# Activity
Wherever the string "Acer" occurs in a line of these records, report that line.

# Stored data
* * * * * * * * *
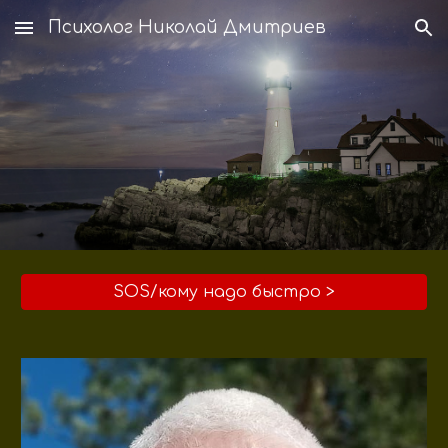
Психолог Николай Дмитриев
Skip to main content
Skip to navigation
SOS/кому надо быстро >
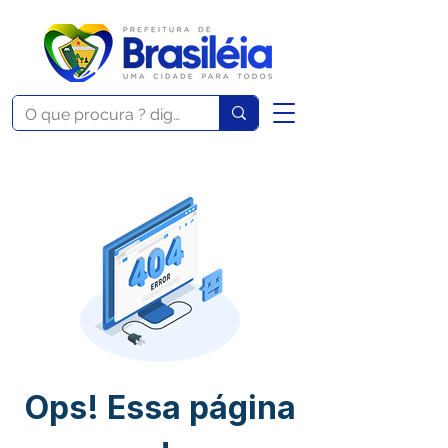
Ops! Essa página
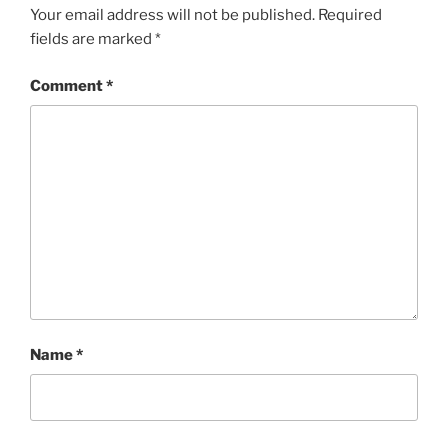
Your email address will not be published.
Required
fields are marked
*
Comment
*
Name
*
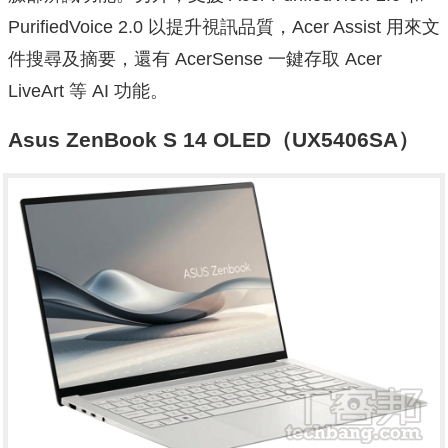
PurifiedVoice 2.0 以提升視訊品質，Acer Assist 用來文
件搜尋及摘要，還有 AcerSense 一鍵存取 Acer
LiveArt 等 AI 功能。
Asus ZenBook S 14 OLED（UX5406SA）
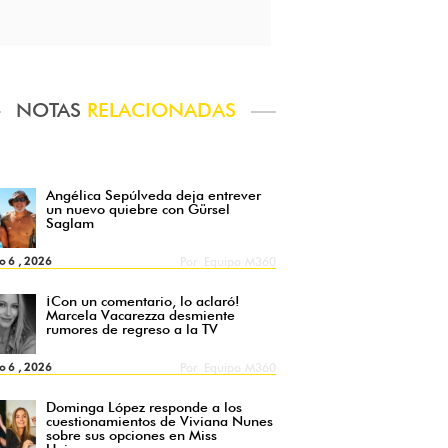
NOTAS
RELACIONADAS
Angélica Sepúlveda deja entrever
un nuevo quiebre con Gürsel
Saglam
o 6 , 2026
Por
Equipo M360
¡Con un comentario, lo aclaró!
Marcela Vacarezza desmiente
rumores de regreso a la TV
o 6 , 2026
Por
Equipo M360
Dominga López responde a los
cuestionamientos de Viviana Nunes
sobre sus opciones en Miss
* * * * * * * * *
# Response
PurifiedVoice 2.0 以提升視訊品質，Acer Assist 用來文
件搜尋及摘要，還有 AcerSense 一鍵存取 Acer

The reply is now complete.